In the middle of the 1940s, when Hollywood’s occasional look at nuns showed them as confident, unquestioning, but otherwise normal women who had left the regular arrangements of society behind for a strong relationship with God – think of Ingrid Bergman in The Bells of St. Mary’s (1945) or Loretta Young in Come to the Stable (1949) – Black Narcissus, this British film, was released. It was the work of Michael Powell and Emeric Pressburger, the writer-director-producer team responsible for so many of the most stunning films produced in the United Kingdom in the 1940s and early 1950s. Powell was born in 1905 in England, Pressburger in 1902 in Hungary. Pressburger worked in the film industry as a screenwriter in Berlin and Paris before ending up in London and meeting Powell there. They wrote the scripts together, and directed and produced the films together under the name “The Archers”.

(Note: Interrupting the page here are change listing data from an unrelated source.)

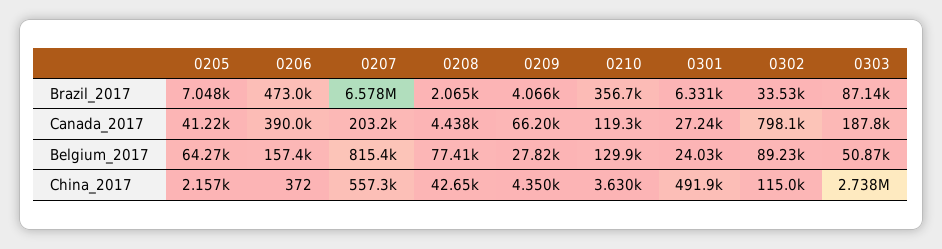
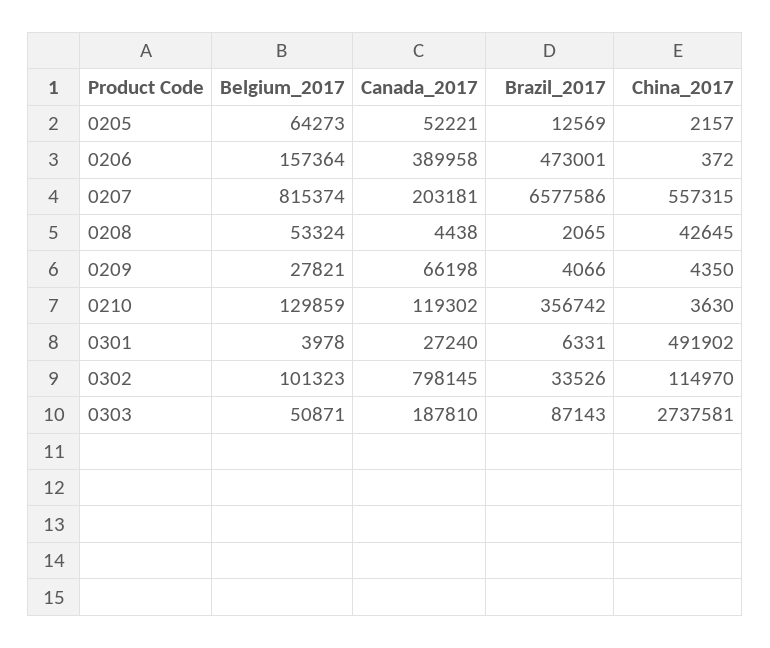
  {
    "0205": {
-     "Brazil_2017": 7048,
+     "Brazil_2017": 12569,
-     "Canada_2017": 41220,
+     "Canada_2017": 52221,
      "Belgium_2017": 64273,
      "China_2017": 2157
    },
    "0206": {
      "Brazil_2017": 473001,
      "Canada_2017": 389958,
      "Belgium_2017": 157364,
      "China_2017": 372
    },
    "0207": {
      "Brazil_2017": 6577586,
      "Canada_2017": 203181,
      "Belgium_2017": 815374,
      "China_2017": 557315
    },
    "0208": {
      "Brazil_2017": 2065,
      "Canada_2017": 4438,
-     "Belgium_2017": 77410,
+     "Belgium_2017": 53324,
      "China_2017": 42645
    },
    "0209": {
      "Brazil_2017": 4066,
      "Canada_2017": 66198,
      "Belgium_2017": 27821,
      "China_2017": 4350
    },
    "0210": {
      "Brazil_2017": 356742,
      "Canada_2017": 119302,
      "Belgium_2017": 129859,
      "China_2017": 3630
    },
    "0301": {
      "Brazil_2017": 6331,
      "Canada_2017": 27240,
-     "Belgium_2017": 24030,
+     "Belgium_2017": 3978,
      "China_2017": 491902
    },
    "0302": {
      "Brazil_2017": 33526,
      "Canada_2017": 798145,
-     "Belgium_2017": 89230,
+     "Belgium_2017": 101323,
      "China_2017": 114970
    },
    "0303": {
      "Brazil_2017": 87143,
      "Canada_2017": 187810,
      "Belgium_2017": 50871,
      "China_2017": 2737581
    }
  }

Black Narcissus was based on a novel by Rumer Godden, who had been a British child growing up under the Raj in India, and it was released in Britain in May, 1947 and in the United States in December, 1947. The nuns in Black Narcissus are definitely involved in personal conflict, and having given up something to be who they have become is not a matter that is easy for them or something that doesn’t cause them continued soul-searching. Deborah Kerr, the lead, was described as “excellent as the overconfident, young Sister Superior who is humbled by adversities” by Thomas Pryor in the New York Times in 1947. Kerr’s long career as an international film star started, essentially, in British films, with a supporting role as a Salvation Army girl in Gabriel Pascal’s Major Barbara in 1941, and with a bravura, multiple-character lead role in Powell and Pressburger’s The Life and Death of Colonel Blimp in 1943. After Black Narcissus her next role was in Hollywood. Another performance many have found memorable in this movie is that of Kathleen Byron as Sister Ruth.

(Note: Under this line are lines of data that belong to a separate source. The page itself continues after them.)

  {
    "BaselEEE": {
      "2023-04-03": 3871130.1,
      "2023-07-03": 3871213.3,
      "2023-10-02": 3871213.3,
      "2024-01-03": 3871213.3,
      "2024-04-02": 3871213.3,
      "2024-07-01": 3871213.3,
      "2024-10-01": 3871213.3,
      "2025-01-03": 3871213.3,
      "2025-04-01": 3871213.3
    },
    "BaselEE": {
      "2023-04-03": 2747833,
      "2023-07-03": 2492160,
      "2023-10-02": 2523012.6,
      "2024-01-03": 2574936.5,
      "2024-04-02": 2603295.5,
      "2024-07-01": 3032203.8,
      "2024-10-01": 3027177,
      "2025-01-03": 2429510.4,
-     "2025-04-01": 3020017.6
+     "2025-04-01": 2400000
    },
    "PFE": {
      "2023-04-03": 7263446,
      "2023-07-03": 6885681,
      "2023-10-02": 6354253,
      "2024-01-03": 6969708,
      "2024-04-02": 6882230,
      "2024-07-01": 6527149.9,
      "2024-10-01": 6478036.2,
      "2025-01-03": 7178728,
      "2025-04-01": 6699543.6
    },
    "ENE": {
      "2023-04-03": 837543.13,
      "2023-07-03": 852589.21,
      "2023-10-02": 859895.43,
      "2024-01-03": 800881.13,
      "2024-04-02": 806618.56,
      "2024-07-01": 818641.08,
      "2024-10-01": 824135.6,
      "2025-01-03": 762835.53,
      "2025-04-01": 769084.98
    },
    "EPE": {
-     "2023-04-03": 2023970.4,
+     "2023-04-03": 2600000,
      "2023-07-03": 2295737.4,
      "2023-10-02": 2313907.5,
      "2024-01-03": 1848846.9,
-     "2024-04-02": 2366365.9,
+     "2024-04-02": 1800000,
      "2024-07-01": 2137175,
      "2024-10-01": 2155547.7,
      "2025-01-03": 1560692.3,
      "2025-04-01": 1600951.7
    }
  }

This film won two Oscars. Alfred Junge won for best art direction-set direction in color, and Jack Cardiff won for best color cinematography. Both were long-time collaborators with Powell and Pressburger and their groundbreaking work on this picture is evident in every frame. The ravishing images and sometimes harrowing portrayals in Black Narcissus will stay with you, if you’ve never seen it before. I hope you enjoy watching it with me tonight.